Bolstered by better-than-expected economic data, mortgage rates appear headed up, according to the latest data released by Freddie Mac.

The 30-year fixed-rate average soared to its highest point in nearly seven months, rising to 3.63 percent with an average 0.8 point. It was up from 3.52 percent a week ago, but down from 3.92 percent a year ago. Since climbing above 3.5 percent in late January, the 30-year fixed rate has held steady or increased every week but one.

The 15-year fixed-rate average also went up, increasing to 2.79 percent with an average 0.8 point. It was 2.76 percent a week ago and 3.16 percent a year ago. The 15-year fixed rate has not been above 3 percent in nearly 10 months.

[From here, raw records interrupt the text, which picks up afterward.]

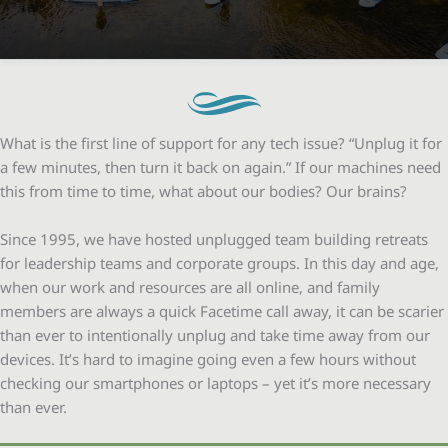
What is the first line of support for any tech issue? “Unplug it for
a few minutes, then turn it back on again.” If our machines need
this from time to time, what about our bodies? Our brains?
Since 1995, we have hosted unplugged team building retreats
for leadership teams and corporate groups. In this day and age,
when our work and resources are all online, and family
members are always a quick Facetime call away, it can be scarier
than ever to intentionally unplug and take time away from our
devices. It’s hard to imagine going even a few hours without
checking our smartphones or laptops – yet it’s more necessary
than ever.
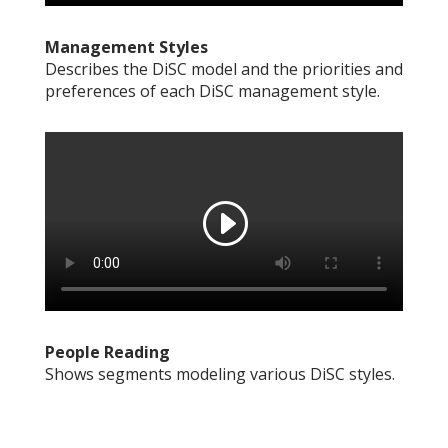
Management Styles
Describes the DiSC model and the priorities and
preferences of each DiSC management style.
People Reading
Shows segments modeling various DiSC styles.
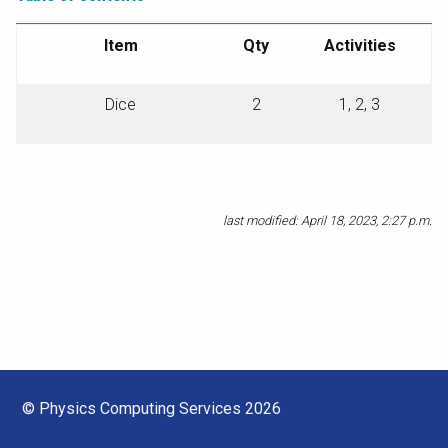
Item
Qty
Activities
Dice
2
1, 2, 3
last modified: April 18, 2023, 2:27 p.m.
© Physics Computing Services 2026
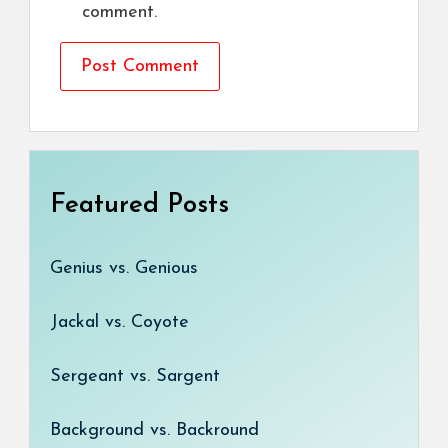
comment.
Featured Posts
Genius vs. Genious
Jackal vs. Coyote
Sergeant vs. Sargent
Background vs. Backround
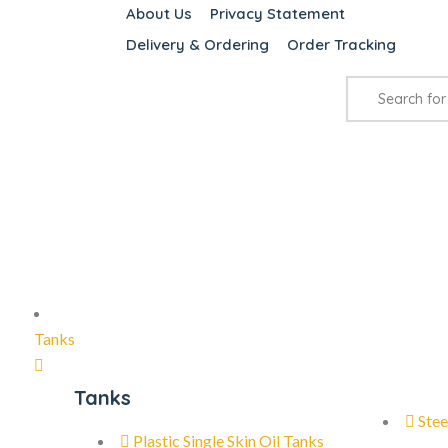
About Us
Privacy Statement
Delivery & Ordering
Order Tracking
Tanks
Tanks
Stee
Plastic Single Skin Oil Tanks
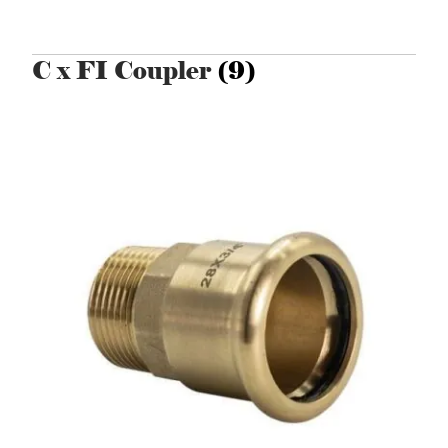
C x FI Coupler
(9)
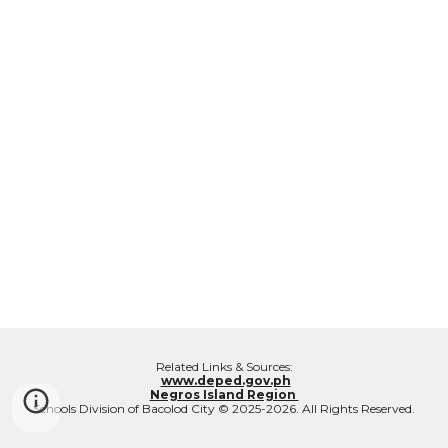
Related Links & Sources:
www.deped.gov.ph
Negros Island Region
Schools Division of Bacolod City © 2025-2026. All Rights Reserved.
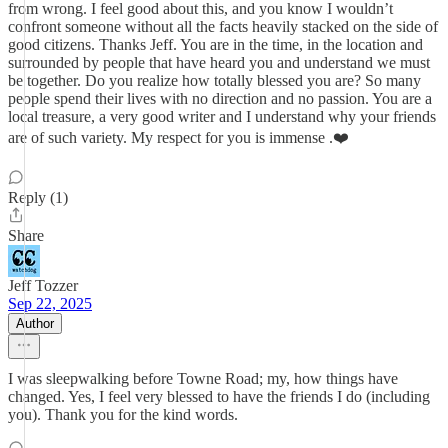
from wrong. I feel good about this, and you know I wouldn’t
confront someone without all the facts heavily stacked on the side of
good citizens. Thanks Jeff. You are in the time, in the location and
surrounded by people that have heard you and understand we must
be together. Do you realize how totally blessed you are? So many
people spend their lives with no direction and no passion. You are a
local treasure, a very good writer and I understand why your friends
are of such variety. My respect for you is immense .❤️
Reply (1)
Share
Jeff Tozzer
Sep 22, 2025
Author
I was sleepwalking before Towne Road; my, how things have
changed. Yes, I feel very blessed to have the friends I do (including
you). Thank you for the kind words.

Hybrid adjustable-rate mortgages were mixed. The five-year ARM fell to 2.61 percent with an average 0.6 point. It was down from 3.63 percent. The one-year ARM rose to 2.64 percent with an average 0.4 point. It was up from 2.63 percent last week.

Frank E. Nothaft, Freddie Mac vice president and chief economist, pointed to strong job growth and consumer spending for the rise in the rates.

“The economy added 236,000 new workers in February, which helped push down the unemployment rate to 7.7 percent,” Nothaft said in a statement. “This helped offset the effects of the payroll tax holiday expiration and led to a 1.1 percent increase in retail sales, which was well above the market consensus forecast.”

Not surprisingly, as rates rose, mortgage applications showed a decline for the third time in four weeks, according to the Mortgage Bankers Association.

After rising last week for the first time in three weeks, the Market Composite Index, a measure of loan application volume, fell 4.7 percent from the previous week. The Refinance Index decreased 5 percent, while the Purchase Index dropped 3 percent.

The refinance share of mortgage activity tumbled to its lowest level in 10 months, accounting for 76 percent of total applications.

“The announcement of stronger than anticipated job growth last week led to an increase in interest rates, with the 30-year fixed mortgage rate in our survey reaching the highest level in more than six months,” said Mike Fratantoni, MBA’s vice president of research and economics.  “Refinance applications declined as a result, but remain high given the steady flow of HARP applications.”